News - 20.10.2019

Afef Aïssa Abdelhafidh : Esther Duflo prix Nobel d’économie 2019 et nous

Afef Aïssa Abdelhafidh : Esther Duflo prix Nobel d’économie 2019 et nous

L’économiste française Esther Duflo, deuxième femme prix Nobel d’économie (après l’américaine Elinor Ostrom en 2009), n’est pas une inconnue pour nous tunisiens.

En effet, cette brillante économiste issue d’une famille protestante composée de têtes bien faites (une mère pédiatre et un père mathématicien fondateur de l’isomorphisme Duflo) a visité notre pays les 25 et 26 mars 2010 pour présenter, en sa qualité de titulaire en 2009 de la chaire internationale « savoirs contre pauvreté » du Collège de France, deux conférences. La première intitulée « Evaluation des politiques de développement » fût organisée à la Cité des Sciences. La seconde à laquelle j’ai eu l’opportunité d’assister à la Bibliothèque Nationale de Tunisie avait pour titre « Pauvreté et développement dans le monde ». 

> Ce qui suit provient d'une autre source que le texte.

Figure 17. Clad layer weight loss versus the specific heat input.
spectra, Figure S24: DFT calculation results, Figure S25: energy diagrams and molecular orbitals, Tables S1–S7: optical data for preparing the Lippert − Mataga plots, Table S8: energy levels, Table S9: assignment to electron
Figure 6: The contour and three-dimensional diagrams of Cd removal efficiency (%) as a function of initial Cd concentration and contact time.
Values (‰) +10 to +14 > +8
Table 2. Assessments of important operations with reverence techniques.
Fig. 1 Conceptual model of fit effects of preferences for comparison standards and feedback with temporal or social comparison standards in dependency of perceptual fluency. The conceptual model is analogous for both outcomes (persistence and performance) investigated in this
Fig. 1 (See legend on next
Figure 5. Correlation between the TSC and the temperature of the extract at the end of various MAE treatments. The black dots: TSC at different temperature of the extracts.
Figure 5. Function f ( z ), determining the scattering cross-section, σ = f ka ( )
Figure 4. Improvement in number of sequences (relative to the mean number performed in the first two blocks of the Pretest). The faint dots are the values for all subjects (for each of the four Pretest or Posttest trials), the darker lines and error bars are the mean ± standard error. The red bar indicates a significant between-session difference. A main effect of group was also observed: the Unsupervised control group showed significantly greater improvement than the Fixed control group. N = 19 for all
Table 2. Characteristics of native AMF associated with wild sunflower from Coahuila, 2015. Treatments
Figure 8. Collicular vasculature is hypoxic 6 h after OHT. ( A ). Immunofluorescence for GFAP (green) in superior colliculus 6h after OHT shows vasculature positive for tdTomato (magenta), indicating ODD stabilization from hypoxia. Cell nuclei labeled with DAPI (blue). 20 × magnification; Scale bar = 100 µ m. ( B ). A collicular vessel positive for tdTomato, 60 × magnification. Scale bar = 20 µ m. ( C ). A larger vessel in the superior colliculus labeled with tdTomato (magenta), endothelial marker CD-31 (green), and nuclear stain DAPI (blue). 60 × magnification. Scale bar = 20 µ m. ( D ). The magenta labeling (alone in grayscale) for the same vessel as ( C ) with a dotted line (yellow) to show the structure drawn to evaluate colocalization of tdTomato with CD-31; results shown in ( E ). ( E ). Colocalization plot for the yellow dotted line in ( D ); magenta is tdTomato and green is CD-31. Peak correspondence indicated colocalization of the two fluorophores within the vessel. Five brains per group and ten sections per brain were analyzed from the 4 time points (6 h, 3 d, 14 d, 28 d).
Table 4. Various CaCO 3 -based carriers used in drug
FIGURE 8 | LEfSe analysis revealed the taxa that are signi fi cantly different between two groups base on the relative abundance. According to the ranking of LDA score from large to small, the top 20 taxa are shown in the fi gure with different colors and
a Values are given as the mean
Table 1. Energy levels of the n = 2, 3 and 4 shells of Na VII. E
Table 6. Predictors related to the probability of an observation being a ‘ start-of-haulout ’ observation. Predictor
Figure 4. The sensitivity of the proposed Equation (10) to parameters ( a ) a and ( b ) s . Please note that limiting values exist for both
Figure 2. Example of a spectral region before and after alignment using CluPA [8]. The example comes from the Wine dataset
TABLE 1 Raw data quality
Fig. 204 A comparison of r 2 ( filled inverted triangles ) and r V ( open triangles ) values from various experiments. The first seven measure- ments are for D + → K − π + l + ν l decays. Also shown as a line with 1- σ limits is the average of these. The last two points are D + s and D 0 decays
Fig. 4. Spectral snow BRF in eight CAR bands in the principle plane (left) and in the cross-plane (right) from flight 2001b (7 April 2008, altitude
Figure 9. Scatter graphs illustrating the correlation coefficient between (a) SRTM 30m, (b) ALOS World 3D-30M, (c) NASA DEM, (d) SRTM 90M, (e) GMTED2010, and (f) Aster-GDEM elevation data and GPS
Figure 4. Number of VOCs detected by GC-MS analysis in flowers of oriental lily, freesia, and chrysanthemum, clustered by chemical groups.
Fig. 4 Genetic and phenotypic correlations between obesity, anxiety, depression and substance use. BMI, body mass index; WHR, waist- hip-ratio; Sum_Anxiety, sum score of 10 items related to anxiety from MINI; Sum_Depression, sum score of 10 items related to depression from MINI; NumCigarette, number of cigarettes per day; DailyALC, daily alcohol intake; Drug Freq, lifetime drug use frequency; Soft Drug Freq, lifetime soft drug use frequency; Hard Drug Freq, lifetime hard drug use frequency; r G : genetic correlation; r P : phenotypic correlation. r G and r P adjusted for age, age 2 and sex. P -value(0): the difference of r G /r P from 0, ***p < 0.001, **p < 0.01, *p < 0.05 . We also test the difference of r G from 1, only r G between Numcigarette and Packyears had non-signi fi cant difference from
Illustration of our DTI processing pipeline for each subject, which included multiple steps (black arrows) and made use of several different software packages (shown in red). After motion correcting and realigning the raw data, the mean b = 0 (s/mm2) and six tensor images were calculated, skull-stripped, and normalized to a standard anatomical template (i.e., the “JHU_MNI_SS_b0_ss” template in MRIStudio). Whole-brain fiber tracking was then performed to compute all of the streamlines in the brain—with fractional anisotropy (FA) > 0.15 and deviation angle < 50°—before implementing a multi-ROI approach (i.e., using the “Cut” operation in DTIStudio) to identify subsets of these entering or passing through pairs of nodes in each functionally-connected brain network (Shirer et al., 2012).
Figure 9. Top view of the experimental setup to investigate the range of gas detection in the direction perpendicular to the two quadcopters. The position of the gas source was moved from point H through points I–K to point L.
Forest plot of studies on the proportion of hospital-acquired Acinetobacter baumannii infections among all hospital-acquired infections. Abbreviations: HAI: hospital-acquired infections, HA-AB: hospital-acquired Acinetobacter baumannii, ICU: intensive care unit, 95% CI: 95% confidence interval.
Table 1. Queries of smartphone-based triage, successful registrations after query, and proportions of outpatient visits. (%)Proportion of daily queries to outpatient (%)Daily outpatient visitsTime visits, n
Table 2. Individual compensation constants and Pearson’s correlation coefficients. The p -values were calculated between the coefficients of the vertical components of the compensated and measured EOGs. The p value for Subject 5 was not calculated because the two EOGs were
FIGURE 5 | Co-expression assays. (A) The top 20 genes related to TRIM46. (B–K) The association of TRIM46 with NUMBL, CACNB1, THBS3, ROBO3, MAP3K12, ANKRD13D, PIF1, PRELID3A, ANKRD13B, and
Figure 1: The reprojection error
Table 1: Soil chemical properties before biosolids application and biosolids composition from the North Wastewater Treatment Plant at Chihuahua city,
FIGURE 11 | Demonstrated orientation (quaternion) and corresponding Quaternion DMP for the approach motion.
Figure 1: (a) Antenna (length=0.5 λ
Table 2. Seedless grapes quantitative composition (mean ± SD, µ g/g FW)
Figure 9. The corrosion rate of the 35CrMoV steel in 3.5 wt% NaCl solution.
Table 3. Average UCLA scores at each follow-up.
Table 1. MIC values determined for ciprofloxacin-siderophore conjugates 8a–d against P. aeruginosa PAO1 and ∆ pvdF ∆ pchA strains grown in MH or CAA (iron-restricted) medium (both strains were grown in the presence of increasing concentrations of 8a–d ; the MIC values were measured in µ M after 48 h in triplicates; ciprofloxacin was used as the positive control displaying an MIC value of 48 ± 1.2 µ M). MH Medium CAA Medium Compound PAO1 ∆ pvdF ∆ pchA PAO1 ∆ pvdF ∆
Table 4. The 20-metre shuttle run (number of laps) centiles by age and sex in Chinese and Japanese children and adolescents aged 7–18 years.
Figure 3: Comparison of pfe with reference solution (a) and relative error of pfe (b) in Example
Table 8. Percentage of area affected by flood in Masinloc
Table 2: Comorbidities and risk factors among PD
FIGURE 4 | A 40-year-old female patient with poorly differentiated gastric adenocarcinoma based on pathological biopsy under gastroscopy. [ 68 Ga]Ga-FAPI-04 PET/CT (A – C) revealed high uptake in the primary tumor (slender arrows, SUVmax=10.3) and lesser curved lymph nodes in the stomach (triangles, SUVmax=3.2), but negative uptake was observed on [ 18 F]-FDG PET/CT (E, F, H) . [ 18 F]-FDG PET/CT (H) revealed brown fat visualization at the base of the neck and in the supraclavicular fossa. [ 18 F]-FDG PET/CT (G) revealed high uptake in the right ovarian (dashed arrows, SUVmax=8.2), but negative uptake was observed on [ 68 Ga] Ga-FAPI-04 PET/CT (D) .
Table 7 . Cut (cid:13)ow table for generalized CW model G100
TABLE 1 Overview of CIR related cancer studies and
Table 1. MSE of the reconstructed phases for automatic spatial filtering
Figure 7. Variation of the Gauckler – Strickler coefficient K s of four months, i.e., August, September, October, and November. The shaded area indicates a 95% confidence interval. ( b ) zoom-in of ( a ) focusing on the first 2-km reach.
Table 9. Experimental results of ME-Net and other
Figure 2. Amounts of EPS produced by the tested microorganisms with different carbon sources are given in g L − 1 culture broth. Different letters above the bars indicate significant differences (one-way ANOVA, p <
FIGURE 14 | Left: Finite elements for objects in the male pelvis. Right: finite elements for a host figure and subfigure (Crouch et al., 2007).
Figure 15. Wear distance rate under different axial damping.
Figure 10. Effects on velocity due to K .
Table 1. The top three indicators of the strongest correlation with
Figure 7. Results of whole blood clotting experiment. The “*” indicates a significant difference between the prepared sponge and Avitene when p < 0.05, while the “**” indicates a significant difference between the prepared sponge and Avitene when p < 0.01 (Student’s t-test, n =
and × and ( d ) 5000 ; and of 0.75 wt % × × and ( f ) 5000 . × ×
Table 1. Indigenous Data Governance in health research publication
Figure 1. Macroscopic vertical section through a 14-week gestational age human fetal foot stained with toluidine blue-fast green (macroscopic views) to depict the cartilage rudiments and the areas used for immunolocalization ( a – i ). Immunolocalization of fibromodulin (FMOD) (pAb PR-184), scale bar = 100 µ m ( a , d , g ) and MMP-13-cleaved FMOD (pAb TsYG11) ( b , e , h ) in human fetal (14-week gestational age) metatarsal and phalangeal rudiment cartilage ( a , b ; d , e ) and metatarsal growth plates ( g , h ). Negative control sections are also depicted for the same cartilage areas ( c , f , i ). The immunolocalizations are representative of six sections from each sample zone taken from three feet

Esther Duflo est l'économiste qui a montré avec son équipe, comment il est possible de concevoir des politiques publiques efficaces sur la base d'études de projets bien ficelés grâce à l'expérimentation économique. Elle démontre comment on peut utiliser une technique d’expérimentation dans le domaine socioéconomique en imitant les tests cliniques randomisés utilisés par les laboratoires pharmaceutiques pour évaluer l’efficacité d’un médicament. Ses expériences ont concerné notamment la sphère sociale et plus particulièrement les programmes de lutte contre la pauvreté.

En effet, si aujourd’hui on peut savoir comment lutter contre la pauvreté, le défi qui reste à relever est de savoir comment le faire tout en étant efficace et efficient. L’expérience a montré qu’on ne dispose pas d’outils d’évaluation appropriés qui nous permettent de dire si les efforts déployés et les politiques qui leur sont adjacentes ont été performants ou non. En effet, sur le terrain, on se rend souvent compte qu’on fait plus ou moins que l’effet attendu. 

L’expérimentation des politiques sociales consiste en la division de la population de manière aléatoire en groupes cibles en fonction des instruments d’implémentation de la politique envisagée. Le choix aléatoire permet de limiter les biais de sélection et d’assurer une meilleure comparabilité. La comparaison des résultats des divers groupes par rapport au groupe de référence (sans implémentation) sert à cibler le meilleur instrument à adopter.

Exemple, si le défi posé est de réduire le taux d’abandon scolaire, un problème épineux pour la Tunisie (100 000 abandons environ annuellement), le politicien a besoin de détecter le meilleur moyen possible pour atteindre cet objectif. Il peut choisir entre la prise en charge des frais des fournitures scolaires, du transport, des cours de rattrapage, de l’assistance psychologique etc. L’expérience permettra de faire le meilleur choix moyennant la comparaison des résultats (assiduité, passage de classe…) des élèves différenciés en  groupes sans aucune aide et en groupes avec aide.

Nous considérons que les travaux de l’économiste Duflo renvoient opportunément à la réalité socioéconomique de la Tunisie pour deux raisons majeures :

  • L’acuité des problèmes sociaux qui furent davantage mis en relief à l’occasion des dernières élections et qui étaient déjà dans une large mesure à l’origine du changement politique de 2011 (chômage des jeunes, pauvreté et marginalisation, décrochage scolaire, corruption…). La persistance de ces problèmes 8 ans après la révolution, met en relief un décalage inquiétant entre la relative progression du processus politique et les résultats enregistrés aux niveaux économique et social. Cette situation constitue aujourd’hui une menace sérieuse pour tout l’édifice de la transition démocratique dans notre pays.
  • L’insuffisance de rigueur dans l’établissement et la mise en œuvre de nos politiques publiques notamment dans le domaine social. Cette défaillance tient non seulement à l’absence de vision globale pour résoudre les urgences, mais également à l’inefficacité des politiques jusque-là mis en œuvre.

Pour concevoir des politiques publics ciblées et financièrement viables pour le budget de l’Etat, l’approche d’expérimentation des instruments de politiques économiques présente le grand avantage de pouvoir se rapprocher au maximum de la réalité du terrain. L’intérêt de l’approche est d’autant plus envisageable pour nous, qu’elle ne véhicule pas de charge idéologique apparente et qu’elle s’appuie sur un outil technique adaptable à notre vécu.